[DATA FOR THE TASK]

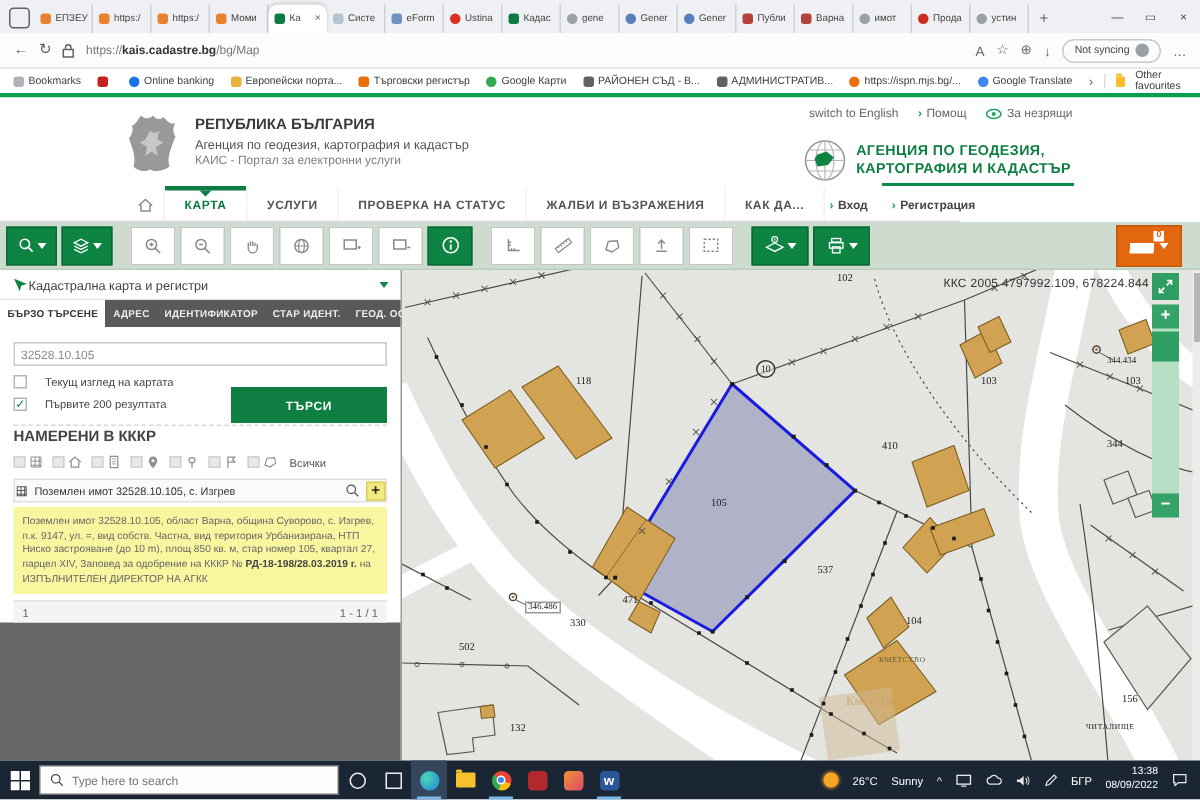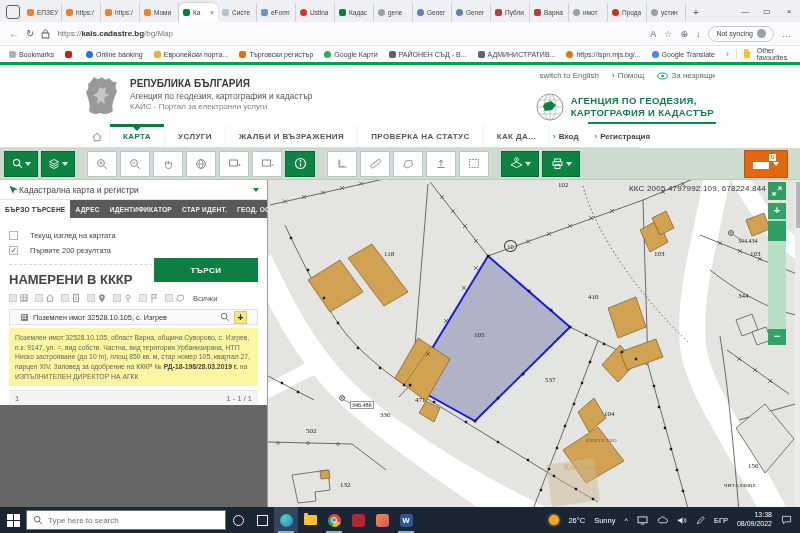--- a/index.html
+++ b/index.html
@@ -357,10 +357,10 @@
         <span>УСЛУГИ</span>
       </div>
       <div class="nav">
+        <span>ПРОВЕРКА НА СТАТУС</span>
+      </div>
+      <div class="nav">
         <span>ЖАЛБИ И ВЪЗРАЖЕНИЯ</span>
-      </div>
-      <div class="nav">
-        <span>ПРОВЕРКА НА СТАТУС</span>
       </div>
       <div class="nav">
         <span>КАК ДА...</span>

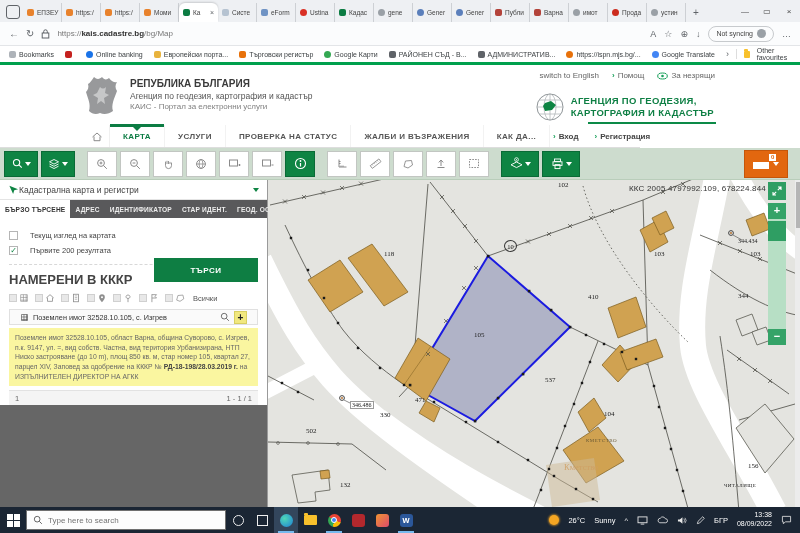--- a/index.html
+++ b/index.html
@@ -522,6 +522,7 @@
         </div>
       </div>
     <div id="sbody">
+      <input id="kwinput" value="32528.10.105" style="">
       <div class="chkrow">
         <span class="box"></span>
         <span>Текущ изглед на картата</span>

[/DATA FOR THE TASK]
[DATA FOR THE TASK]

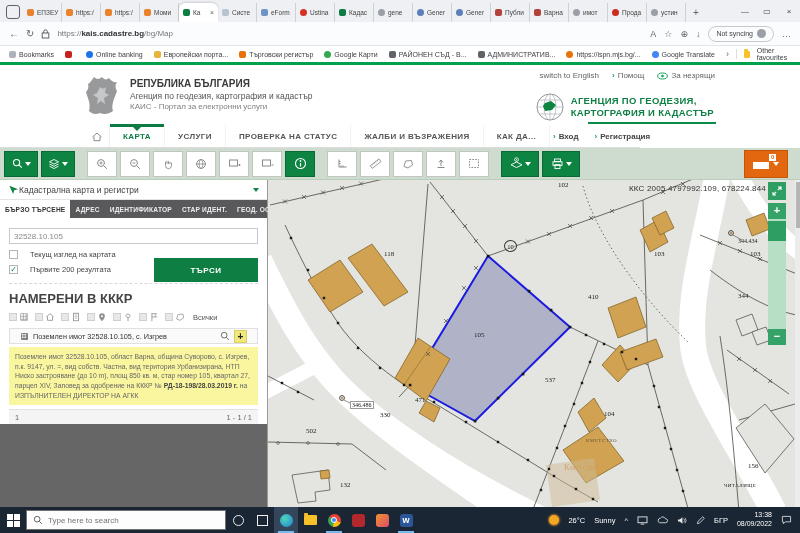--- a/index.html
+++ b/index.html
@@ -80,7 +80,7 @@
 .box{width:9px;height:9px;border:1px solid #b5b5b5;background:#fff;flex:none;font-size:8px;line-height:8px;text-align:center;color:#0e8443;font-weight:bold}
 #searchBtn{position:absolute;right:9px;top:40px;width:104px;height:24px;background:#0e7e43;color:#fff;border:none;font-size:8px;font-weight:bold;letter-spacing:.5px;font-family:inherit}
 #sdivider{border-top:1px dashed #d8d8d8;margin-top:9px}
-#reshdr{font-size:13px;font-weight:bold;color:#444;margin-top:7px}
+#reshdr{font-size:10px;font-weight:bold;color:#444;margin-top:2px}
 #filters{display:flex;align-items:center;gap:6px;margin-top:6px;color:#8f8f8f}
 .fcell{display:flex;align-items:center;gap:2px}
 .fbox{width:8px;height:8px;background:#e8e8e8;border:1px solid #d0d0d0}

[/DATA FOR THE TASK]

Bring together every line in the entries that holds the string "span".

         <span>УСЛУГИ</span>
+        <span>ПРОВЕРКА НА СТАТУС</span>
         <span>ЖАЛБИ И ВЪЗРАЖЕНИЯ</span>
-        <span>ПРОВЕРКА НА СТАТУС</span>
         <span>КАК ДА...</span>
         <span class="box"></span>
         <span>Текущ изглед на картата</span>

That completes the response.